God is speaking. But if our hearts are not working right, we can’t hear God. We’re so busy running around doing God’s work that we’re not allowing him to guide us and to show us what is truly important.
So how’s your heart? How did you do on this heart check? Are you able to feel the ups and the downs of life? Are you mindful of moments and fully present with those you love? Are you able to laugh and let down and have fun? Do you have a heart that cares about other people? Are you able to hear God when God has something to say to you?
Chances are you’re doing better in some areas than others. Will you give some deliberate and prayerful attention this week to heart work where you need that “new heart” God promises to give us? The value of going to the doctor to get your heart checked is not just knowing what is wrong. It is taking that knowledge and doing something with it to make you heart healthier. So too with our heart check this morning.
Henri Nouwen wrote this:
Our heart is the central and unifying organ of our personalities. It is the place where God dwells. And not only that. It is the place where Satan directs his fiercest attacks.

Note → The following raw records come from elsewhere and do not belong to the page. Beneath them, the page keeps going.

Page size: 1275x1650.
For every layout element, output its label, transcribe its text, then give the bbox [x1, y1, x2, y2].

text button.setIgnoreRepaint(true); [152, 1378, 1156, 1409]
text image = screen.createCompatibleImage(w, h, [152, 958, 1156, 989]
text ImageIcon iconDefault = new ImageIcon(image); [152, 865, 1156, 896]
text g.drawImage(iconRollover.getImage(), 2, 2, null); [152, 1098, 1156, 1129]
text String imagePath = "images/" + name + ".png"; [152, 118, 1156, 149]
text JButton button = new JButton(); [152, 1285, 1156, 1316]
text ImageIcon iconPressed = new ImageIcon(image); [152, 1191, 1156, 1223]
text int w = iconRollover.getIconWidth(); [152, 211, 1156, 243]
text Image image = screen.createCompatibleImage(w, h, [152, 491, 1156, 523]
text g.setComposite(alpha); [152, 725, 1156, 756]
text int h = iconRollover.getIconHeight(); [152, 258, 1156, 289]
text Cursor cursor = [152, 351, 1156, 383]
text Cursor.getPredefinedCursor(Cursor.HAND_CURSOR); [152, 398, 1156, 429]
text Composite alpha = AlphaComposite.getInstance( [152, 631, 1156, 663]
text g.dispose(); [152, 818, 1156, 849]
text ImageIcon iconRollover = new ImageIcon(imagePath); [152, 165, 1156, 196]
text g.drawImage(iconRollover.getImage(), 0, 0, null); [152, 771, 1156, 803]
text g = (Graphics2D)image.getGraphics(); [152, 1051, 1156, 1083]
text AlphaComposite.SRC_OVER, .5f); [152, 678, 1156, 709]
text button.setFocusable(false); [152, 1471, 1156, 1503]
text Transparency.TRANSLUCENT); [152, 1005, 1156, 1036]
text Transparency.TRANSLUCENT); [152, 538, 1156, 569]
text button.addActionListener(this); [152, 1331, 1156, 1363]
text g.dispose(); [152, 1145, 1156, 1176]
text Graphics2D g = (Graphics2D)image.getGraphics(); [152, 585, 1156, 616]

Which is why God promises:
A new heart I will give you, and a new Spirit I will put within you; and I will remove from your body the heart of stone and give you a heart of flesh.
We thank you on this day, O God, for our mothers, whose tender, loving hearts have given us so much. We pray for all mothers and all fathers and all children and all families. What a blessing your gift of family is and how far we’ve fallen short of realizing that blessing. We pray today, God, for new hearts, healthy hearts, hearts that work the way you want them to work, hearts through which you can work. May we love you and serve you with all our hearts. In Jesus’ name, Amen.